**MATERIAL SHOWN:**
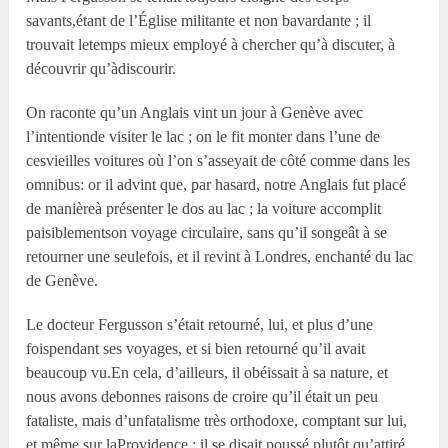
savants,étant de l’Église militante et non bavardante ; il
trouvait letemps mieux employé à chercher qu’à discuter, à
découvrir qu’àdiscourir.
On raconte qu’un Anglais vint un jour à Genève avec
l’intentionde visiter le lac ; on le fit monter dans l’une de
cesvieilles voitures où l’on s’asseyait de côté comme dans les
omnibus: or il advint que, par hasard, notre Anglais fut placé
de manièreà présenter le dos au lac ; la voiture accomplit
paisiblementson voyage circulaire, sans qu’il songeât à se
retourner une seulefois, et il revint à Londres, enchanté du lac
de Genève.
Le docteur Fergusson s’était retourné, lui, et plus d’une
foispendant ses voyages, et si bien retourné qu’il avait
beaucoup vu.En cela, d’ailleurs, il obéissait à sa nature, et
nous avons debonnes raisons de croire qu’il était un peu
fataliste, mais d’unfatalisme très orthodoxe, comptant sur lui,
et même sur laProvidence ; il se disait poussé plutôt qu’attiré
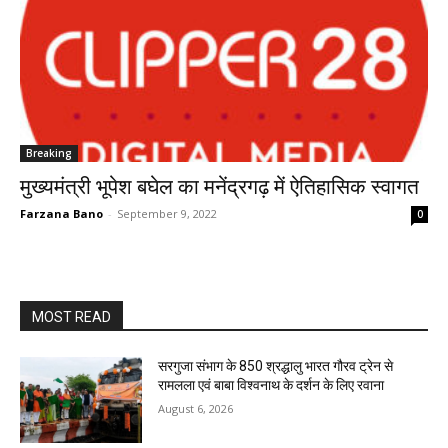
Breaking
मुख्यमंत्री भूपेश बघेल का मनेंद्रगढ़ में ऐतिहासिक स्वागत
Farzana Bano
-
September 9, 2022
0
MOST READ
सरगुजा संभाग के 850 श्रद्धालु भारत गौरव ट्रेन से
रामलला एवं बाबा विश्वनाथ के दर्शन के लिए रवाना
August 6, 2026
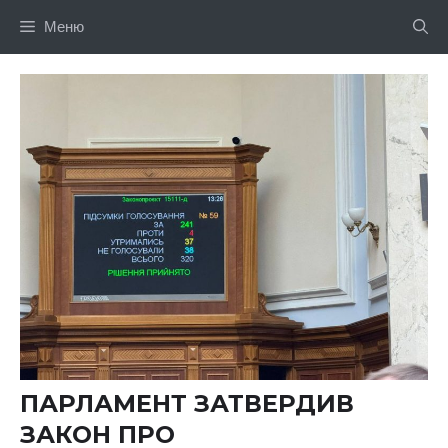
Перейти
Меню
до
вмісту
ПАРЛАМЕНТ ЗАТВЕРДИВ
ЗАКОН ПРО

**INSTRUCTION:** Render the data above verbatim and without pictures.

**SOLVED EXERCISE:**
savants,étant de l’Église militante et non bavardante ; il
trouvait letemps mieux employé à chercher qu’à discuter, à
découvrir qu’àdiscourir.
On raconte qu’un Anglais vint un jour à Genève avec
l’intentionde visiter le lac ; on le fit monter dans l’une de
cesvieilles voitures où l’on s’asseyait de côté comme dans les
omnibus: or il advint que, par hasard, notre Anglais fut placé
de manièreà présenter le dos au lac ; la voiture accomplit
paisiblementson voyage circulaire, sans qu’il songeât à se
retourner une seulefois, et il revint à Londres, enchanté du lac
de Genève.
Le docteur Fergusson s’était retourné, lui, et plus d’une
foispendant ses voyages, et si bien retourné qu’il avait
beaucoup vu.En cela, d’ailleurs, il obéissait à sa nature, et
nous avons debonnes raisons de croire qu’il était un peu
fataliste, mais d’unfatalisme très orthodoxe, comptant sur lui,
et même sur laProvidence ; il se disait poussé plutôt qu’attiré
Breaking
मुख्यमंत्री भूपेश बघेल का मनेंद्रगढ़ में ऐतिहासिक स्वागत
Farzana Bano
-
September 9, 2022
0
MOST READ
सरगुजा संभाग के 850 श्रद्धालु भारत गौरव ट्रेन से
रामलला एवं बाबा विश्वनाथ के दर्शन के लिए रवाना
August 6, 2026
Перейти
Меню
до
вмісту
ПАРЛАМЕНТ ЗАТВЕРДИВ
ЗАКОН ПРО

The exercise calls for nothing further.